In fact, Thomas Madden, chair of the history department at St. Louis University and author of " A Concise History of the Crusades," contends that, from the Muslim perspective, the Crusades were not worth noticing. That changed when 19th-century revisionists started to recast the Crusades as imperialist wars, he says.

 

Q: Do you think the struggle between the West and the Muslim world is in any way a reaction to the Crusades?

 

Madden: No. That may seem a strange answer when you consider that Osama bin Laden and other Islamists often refer to Americans as "Crusaders."

 

It's important to remember, though, that during the Middle Ages -- really up until the late 16th century -- the superpower of the Western world was Islam. Muslim civilisations were wealthy, sophisticated and immensely powerful. The West was backward and relatively weak.

 

It is noteworthy that with the exception of the First Crusade virtually every other Crusade launched by the West -- and there were hundreds -- was unsuccessful.

 

The Crusades may have slowed Muslim expansionism, but they in no way stopped it. Muslim empires would continue to expand into Christian territories, conquering the Balkans, much of Eastern Europe and even the greatest Christian city in the world, Constantinople.

=== Directive 1 ===
Answer these questions about the Crusades excerpt:
(a) At which university does Thomas Madden chair the history department?
(b) Until roughly when does Madden say Islam was the superpower of the Western world?
(c) Which Crusade does Madden name as the exception among the unsuccessful ones?
The text and the listing come from unrelated sources.

(Chart understanding data)
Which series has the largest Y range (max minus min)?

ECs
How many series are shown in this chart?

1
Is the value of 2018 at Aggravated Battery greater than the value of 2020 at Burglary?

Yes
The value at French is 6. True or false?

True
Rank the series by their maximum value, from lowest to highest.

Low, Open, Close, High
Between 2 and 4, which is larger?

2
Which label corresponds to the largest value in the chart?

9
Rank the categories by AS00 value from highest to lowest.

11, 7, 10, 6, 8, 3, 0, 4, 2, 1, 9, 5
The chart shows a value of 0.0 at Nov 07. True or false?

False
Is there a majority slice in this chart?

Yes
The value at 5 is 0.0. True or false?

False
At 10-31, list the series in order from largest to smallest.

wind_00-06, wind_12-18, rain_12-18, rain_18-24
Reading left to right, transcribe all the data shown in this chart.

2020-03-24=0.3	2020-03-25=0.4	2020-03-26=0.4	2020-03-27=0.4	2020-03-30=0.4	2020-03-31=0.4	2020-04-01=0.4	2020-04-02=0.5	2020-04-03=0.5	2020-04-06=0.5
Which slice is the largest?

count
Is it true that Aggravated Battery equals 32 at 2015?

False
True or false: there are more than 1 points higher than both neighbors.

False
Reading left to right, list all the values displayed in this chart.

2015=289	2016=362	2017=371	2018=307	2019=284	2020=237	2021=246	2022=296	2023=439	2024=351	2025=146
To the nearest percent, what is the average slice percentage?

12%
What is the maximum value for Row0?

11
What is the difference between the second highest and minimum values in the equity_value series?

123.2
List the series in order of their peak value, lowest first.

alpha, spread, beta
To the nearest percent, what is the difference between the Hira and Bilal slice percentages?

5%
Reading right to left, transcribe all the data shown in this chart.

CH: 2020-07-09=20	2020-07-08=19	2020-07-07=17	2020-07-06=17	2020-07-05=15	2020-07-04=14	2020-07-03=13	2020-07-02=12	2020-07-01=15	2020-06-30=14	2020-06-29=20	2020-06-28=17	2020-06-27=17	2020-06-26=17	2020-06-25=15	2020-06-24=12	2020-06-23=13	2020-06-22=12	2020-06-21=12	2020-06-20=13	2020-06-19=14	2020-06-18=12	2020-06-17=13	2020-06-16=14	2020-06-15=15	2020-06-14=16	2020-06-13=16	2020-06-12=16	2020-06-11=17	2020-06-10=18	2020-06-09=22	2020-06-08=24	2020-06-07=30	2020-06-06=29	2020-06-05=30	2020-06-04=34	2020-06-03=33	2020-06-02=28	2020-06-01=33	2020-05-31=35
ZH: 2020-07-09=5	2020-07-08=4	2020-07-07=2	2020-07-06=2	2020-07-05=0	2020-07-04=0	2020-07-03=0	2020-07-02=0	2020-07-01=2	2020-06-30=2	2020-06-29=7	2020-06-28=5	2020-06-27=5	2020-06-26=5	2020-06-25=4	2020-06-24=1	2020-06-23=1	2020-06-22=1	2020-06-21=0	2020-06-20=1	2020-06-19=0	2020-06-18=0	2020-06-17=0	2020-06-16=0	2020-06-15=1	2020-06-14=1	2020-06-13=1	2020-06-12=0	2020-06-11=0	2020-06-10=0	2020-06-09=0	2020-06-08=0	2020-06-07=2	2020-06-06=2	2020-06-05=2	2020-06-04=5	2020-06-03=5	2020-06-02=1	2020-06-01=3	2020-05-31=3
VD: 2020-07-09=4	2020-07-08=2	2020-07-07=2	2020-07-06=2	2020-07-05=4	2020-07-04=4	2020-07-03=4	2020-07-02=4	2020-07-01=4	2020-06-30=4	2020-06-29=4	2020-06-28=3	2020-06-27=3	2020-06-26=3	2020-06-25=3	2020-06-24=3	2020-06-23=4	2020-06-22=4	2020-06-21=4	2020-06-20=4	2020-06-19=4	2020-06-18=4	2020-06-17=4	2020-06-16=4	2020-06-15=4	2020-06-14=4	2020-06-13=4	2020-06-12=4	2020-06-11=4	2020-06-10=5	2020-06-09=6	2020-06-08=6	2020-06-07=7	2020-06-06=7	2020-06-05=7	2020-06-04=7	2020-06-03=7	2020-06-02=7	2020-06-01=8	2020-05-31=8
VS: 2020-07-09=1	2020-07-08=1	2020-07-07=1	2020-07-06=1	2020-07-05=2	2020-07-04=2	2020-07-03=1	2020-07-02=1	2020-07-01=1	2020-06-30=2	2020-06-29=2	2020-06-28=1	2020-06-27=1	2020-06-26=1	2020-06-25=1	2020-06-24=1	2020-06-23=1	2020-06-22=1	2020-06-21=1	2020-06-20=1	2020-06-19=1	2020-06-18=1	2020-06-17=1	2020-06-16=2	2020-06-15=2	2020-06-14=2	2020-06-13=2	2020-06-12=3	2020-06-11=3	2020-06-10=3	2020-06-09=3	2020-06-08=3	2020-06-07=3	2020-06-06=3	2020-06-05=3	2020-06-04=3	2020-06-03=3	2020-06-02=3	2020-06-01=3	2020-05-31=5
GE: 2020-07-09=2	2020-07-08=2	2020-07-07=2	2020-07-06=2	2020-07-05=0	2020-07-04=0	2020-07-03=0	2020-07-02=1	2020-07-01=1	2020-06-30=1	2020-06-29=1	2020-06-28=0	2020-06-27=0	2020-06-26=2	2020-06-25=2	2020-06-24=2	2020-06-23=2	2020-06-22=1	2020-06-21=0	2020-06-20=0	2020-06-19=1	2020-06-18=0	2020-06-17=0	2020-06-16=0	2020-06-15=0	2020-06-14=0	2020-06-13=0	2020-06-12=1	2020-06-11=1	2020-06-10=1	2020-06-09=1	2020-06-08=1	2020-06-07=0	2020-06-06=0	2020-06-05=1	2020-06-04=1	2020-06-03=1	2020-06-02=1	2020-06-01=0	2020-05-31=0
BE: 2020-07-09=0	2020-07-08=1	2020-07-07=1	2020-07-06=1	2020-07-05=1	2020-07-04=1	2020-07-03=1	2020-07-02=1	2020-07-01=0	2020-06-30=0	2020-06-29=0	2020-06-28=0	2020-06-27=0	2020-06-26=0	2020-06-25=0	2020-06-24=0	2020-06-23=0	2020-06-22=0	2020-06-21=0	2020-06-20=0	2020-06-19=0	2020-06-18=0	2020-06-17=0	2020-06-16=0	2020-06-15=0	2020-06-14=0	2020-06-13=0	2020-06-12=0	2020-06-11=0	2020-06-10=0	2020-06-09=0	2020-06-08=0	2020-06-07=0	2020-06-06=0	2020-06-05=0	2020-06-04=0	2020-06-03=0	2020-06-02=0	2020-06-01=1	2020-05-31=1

=== Directive 2 ===
Write out the listing word for word, starting at its first line and ending at the line that contains "Reading left to right, transcribe".

=== Exercise result 1 ===
(a) St. Louis University
(b) The late 16th century
(c) The First Crusade

=== Exercise result 2 ===
Which series has the largest Y range (max minus min)?

ECs
How many series are shown in this chart?

1
Is the value of 2018 at Aggravated Battery greater than the value of 2020 at Burglary?

Yes
The value at French is 6. True or false?

True
Rank the series by their maximum value, from lowest to highest.

Low, Open, Close, High
Between 2 and 4, which is larger?

2
Which label corresponds to the largest value in the chart?

9
Rank the categories by AS00 value from highest to lowest.

11, 7, 10, 6, 8, 3, 0, 4, 2, 1, 9, 5
The chart shows a value of 0.0 at Nov 07. True or false?

False
Is there a majority slice in this chart?

Yes
The value at 5 is 0.0. True or false?

False
At 10-31, list the series in order from largest to smallest.

wind_00-06, wind_12-18, rain_12-18, rain_18-24
Reading left to right, transcribe all the data shown in this chart.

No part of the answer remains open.